Home break-ins are a sign of privilege apparently.

There is no actual evidence supporting the contention that police officers are racist murderers and thus need to be taken off the streets.

Sheer stupidity of the “Defund the Police” movement’s leaders aside, to have a credible case to eliminate police departments, they must make a compelling case that they are indeed “rotten to the root,” as Omar put it.

They are not.  The statistics simply do not support the “Defund” movement’s central tenet: That (usually white) police officers are systematically brutalizing and killing black men and women.

Each year, there are an estimated 375 million police-citizen contacts in the United States.  This includes traffic stops, 911 calls, and any other incident in which a person might interact with a police officer—as a municipal ordinance violator, criminal suspect, crime victim, or witness.

Last year, 1,003 people were killed by police officers.  This means that the chances of a person getting killed by an officer are about 0.00026 percent.  The chances of that same person getting struck by lightning at some point in their life is 0.033 percent.

The chances of a person getting killed by an officer are about 0.00026 percent.  The chances of that same person getting struck by lightning at some point in their life is 0.033 percent.

According to the most recent “Police-Public Contact Survey” published by the Bureau of Justice Statistics in 2018, 6.14 million black Americans and 6.68 Hispanic Americans above the age of 16 had some sort of contact with police in 2015.

Just 3.3 percent of black people and 3.0 percent of Hispanics reported these encounters included “nonfatal threats or use of force” from officers.

Even in those encounters in which there was the use or threat of force in 2015 (the most recent year for which such comprehensive data is available), just 258 out of 201,100 black people were killed—a total of 0.12 percent.  Just 0.084 percent of Hispanics (172 out of 203,100) were killed in encounters that featured the threat or use of force by an officer.

Moreover, the most comprehensive study of police killings ever published (in Proceedings of the National Academy of Sciences last year) studied every single incident that occurred in 2015 and concluded definitively that there is “no overall evidence of anti-Black or anti-Hispanic disparities in fatal shootings.”

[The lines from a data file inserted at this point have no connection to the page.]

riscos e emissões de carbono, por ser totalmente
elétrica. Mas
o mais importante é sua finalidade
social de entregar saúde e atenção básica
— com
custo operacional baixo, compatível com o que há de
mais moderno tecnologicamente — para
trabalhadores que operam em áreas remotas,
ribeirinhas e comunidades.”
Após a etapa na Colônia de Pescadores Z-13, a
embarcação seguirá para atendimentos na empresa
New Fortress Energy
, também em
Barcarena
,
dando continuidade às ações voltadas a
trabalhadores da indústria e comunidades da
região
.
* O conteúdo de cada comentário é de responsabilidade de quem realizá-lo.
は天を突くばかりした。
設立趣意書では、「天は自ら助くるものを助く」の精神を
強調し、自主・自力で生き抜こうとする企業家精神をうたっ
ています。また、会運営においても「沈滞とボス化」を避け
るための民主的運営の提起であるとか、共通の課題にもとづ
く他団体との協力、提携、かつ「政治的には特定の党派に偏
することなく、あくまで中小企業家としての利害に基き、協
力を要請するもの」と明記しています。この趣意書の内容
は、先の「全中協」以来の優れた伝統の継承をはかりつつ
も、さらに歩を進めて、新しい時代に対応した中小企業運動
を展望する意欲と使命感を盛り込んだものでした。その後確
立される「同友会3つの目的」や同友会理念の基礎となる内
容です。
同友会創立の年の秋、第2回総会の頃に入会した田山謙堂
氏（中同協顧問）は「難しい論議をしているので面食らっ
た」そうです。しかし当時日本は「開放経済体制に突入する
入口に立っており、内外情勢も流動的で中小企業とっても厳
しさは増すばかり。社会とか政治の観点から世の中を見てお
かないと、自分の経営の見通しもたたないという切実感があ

Just 94 people out of the 53.5 million who had any contact with the police in 2015 were killed.  That’s a 0.00017 percent chance of being killed by police while unarmed!

“Between 90 and 95 percent of the civilians shot by officers in 2015 were attacking police or other citizens,” the study found.  “90 percent were armed with a weapon.”

This means that just 94 people out of the 53.5 million who had any contact with the police in 2015 were killed.  That’s a 0.00017 percent chance of being killed by police while unarmed!

While it does happen, it is exceedingly rare, and as a 2016 Harvard University study also concluded, there were “no racial differences in either the raw data or when contextual factors are taken into account” and “no racial bias” on the part of officers who use deadly force.

“It is the most surprising result of my career,” said the study’s author, Roland G. Fryer Jr. in an unintended admission regarding the role of media hype in crafting the “out-of-control racist police officers” narrative.

There is no actual evidence supporting the contention that police officers are racist murderers and thus need to be taken off the streets, and there are thousands of years of history demonstrating the necessity of law enforcement for the effective functioning of a civilized society.

As long as there are people who won’t return their shopping carts, there are people who won’t obey society’s rules—both unspoken and codified.

Police officers are and have always been needed to protect society from them.